1
votes

On ubuntu 16.04

$ cat hola.asm

    extern puts
    global main

    section .text
main:
    mov rdi,message
    call puts
    ret

message:
    db  "Hola",0
$ nasm -f elf64 hola.asm  
$ gcc hola.o

/usr/bin/ld: hola.o: relocation R_X86_64_PC32 against symbol `puts@@GLIBC_2.2.5' can not be used when making a shared object; recompile with -fPIC
/usr/bin/ld: final link failed: Bad value collect2: error: ld returned 1 exit status

Use:

$gcc -fPIC hola.o -o hola && ./hola
Hola

The docs:

-fPIC If supported for the target machine, emit position-independent code, suitable for dynamic linking and avoiding any limit on the size of the global offset table.
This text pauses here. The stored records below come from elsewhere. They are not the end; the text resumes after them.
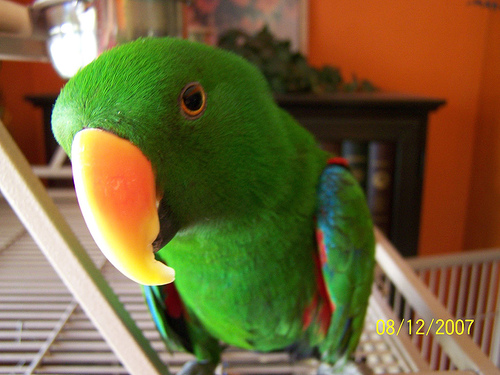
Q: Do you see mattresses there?
A: No, there are no mattresses.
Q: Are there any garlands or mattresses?
A: No, there are no mattresses or garlands.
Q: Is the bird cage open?
A: Yes, the bird cage is open.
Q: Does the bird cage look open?
A: Yes, the bird cage is open.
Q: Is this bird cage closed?
A: No, the bird cage is open.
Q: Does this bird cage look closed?
A: No, the bird cage is open.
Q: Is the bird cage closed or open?
A: The bird cage is open.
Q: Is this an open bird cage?
A: Yes, this is an open bird cage.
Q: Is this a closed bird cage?
A: No, this is an open bird cage.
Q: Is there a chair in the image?
A: No, there are no chairs.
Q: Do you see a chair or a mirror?
A: No, there are no chairs or mirrors.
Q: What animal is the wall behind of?
A: The wall is behind the bird.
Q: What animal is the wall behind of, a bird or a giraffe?
A: The wall is behind a bird.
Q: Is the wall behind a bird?
A: Yes, the wall is behind a bird.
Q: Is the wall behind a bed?
A: No, the wall is behind a bird.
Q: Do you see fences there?
A: No, there are no fences.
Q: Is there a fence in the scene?
A: No, there are no fences.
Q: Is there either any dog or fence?
A: No, there are no fences or dogs.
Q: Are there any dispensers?
A: No, there are no dispensers.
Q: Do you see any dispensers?
A: No, there are no dispensers.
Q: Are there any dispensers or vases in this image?
A: No, there are no dispensers or vases.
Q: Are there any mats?
A: No, there are no mats.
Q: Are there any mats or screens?
A: No, there are no mats or screens.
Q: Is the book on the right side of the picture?
A: Yes, the book is on the right of the image.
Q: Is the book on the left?
A: No, the book is on the right of the image.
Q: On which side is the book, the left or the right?
A: The book is on the right of the image.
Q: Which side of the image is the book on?
A: The book is on the right of the image.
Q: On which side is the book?
A: The book is on the right of the image.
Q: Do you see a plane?
A: No, there are no airplanes.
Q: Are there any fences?
A: No, there are no fences.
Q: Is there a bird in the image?
A: Yes, there is a bird.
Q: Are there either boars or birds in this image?
A: Yes, there is a bird.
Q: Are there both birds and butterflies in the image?
A: No, there is a bird but no butterflies.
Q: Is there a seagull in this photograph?
A: No, there are no seagulls.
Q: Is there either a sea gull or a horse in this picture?
A: No, there are no seagulls or horses.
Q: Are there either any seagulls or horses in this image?
A: No, there are no seagulls or horses.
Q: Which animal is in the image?
A: The animal is a bird.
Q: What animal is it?
A: The animal is a bird.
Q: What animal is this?
A: This is a bird.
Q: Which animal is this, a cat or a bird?
A: This is a bird.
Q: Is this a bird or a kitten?
A: This is a bird.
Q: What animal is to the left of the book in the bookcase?
A: The animal is a bird.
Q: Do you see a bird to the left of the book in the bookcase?
A: Yes, there is a bird to the left of the book.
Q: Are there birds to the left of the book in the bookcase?
A: Yes, there is a bird to the left of the book.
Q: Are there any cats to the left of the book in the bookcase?
A: No, there is a bird to the left of the book.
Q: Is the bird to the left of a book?
A: Yes, the bird is to the left of a book.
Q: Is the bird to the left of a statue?
A: No, the bird is to the left of a book.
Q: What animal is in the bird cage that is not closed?
A: The animal is a bird.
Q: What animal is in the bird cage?
A: The animal is a bird.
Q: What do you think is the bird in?
A: The bird is in the bird cage.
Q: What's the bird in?
A: The bird is in the bird cage.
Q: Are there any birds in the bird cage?
A: Yes, there is a bird in the bird cage.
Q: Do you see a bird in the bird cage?
A: Yes, there is a bird in the bird cage.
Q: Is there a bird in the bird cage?
A: Yes, there is a bird in the bird cage.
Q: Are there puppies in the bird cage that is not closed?
A: No, there is a bird in the bird cage.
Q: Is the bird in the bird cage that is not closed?
A: Yes, the bird is in the bird cage.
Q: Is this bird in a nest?
A: No, the bird is in the bird cage.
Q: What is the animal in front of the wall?
A: The animal is a bird.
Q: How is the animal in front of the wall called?
A: The animal is a bird.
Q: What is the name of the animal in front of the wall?
A: The animal is a bird.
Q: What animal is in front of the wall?
A: The animal is a bird.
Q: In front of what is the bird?
A: The bird is in front of the wall.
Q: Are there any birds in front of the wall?
A: Yes, there is a bird in front of the wall.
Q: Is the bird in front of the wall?
A: Yes, the bird is in front of the wall.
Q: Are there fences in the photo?
A: No, there are no fences.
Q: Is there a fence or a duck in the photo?
A: No, there are no fences or ducks.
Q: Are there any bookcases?
A: Yes, there is a bookcase.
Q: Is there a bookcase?
A: Yes, there is a bookcase.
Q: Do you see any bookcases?
A: Yes, there is a bookcase.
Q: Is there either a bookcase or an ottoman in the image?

This option makes a difference on AArch64, m68k, PowerPC and SPARC.

Position-independent code requires special support, and therefore works only on certain machines. When this flag is set, the macros "pic" and "PIC" are defined to 2. Position-independent code requires special support, and therefore works only on certain machines.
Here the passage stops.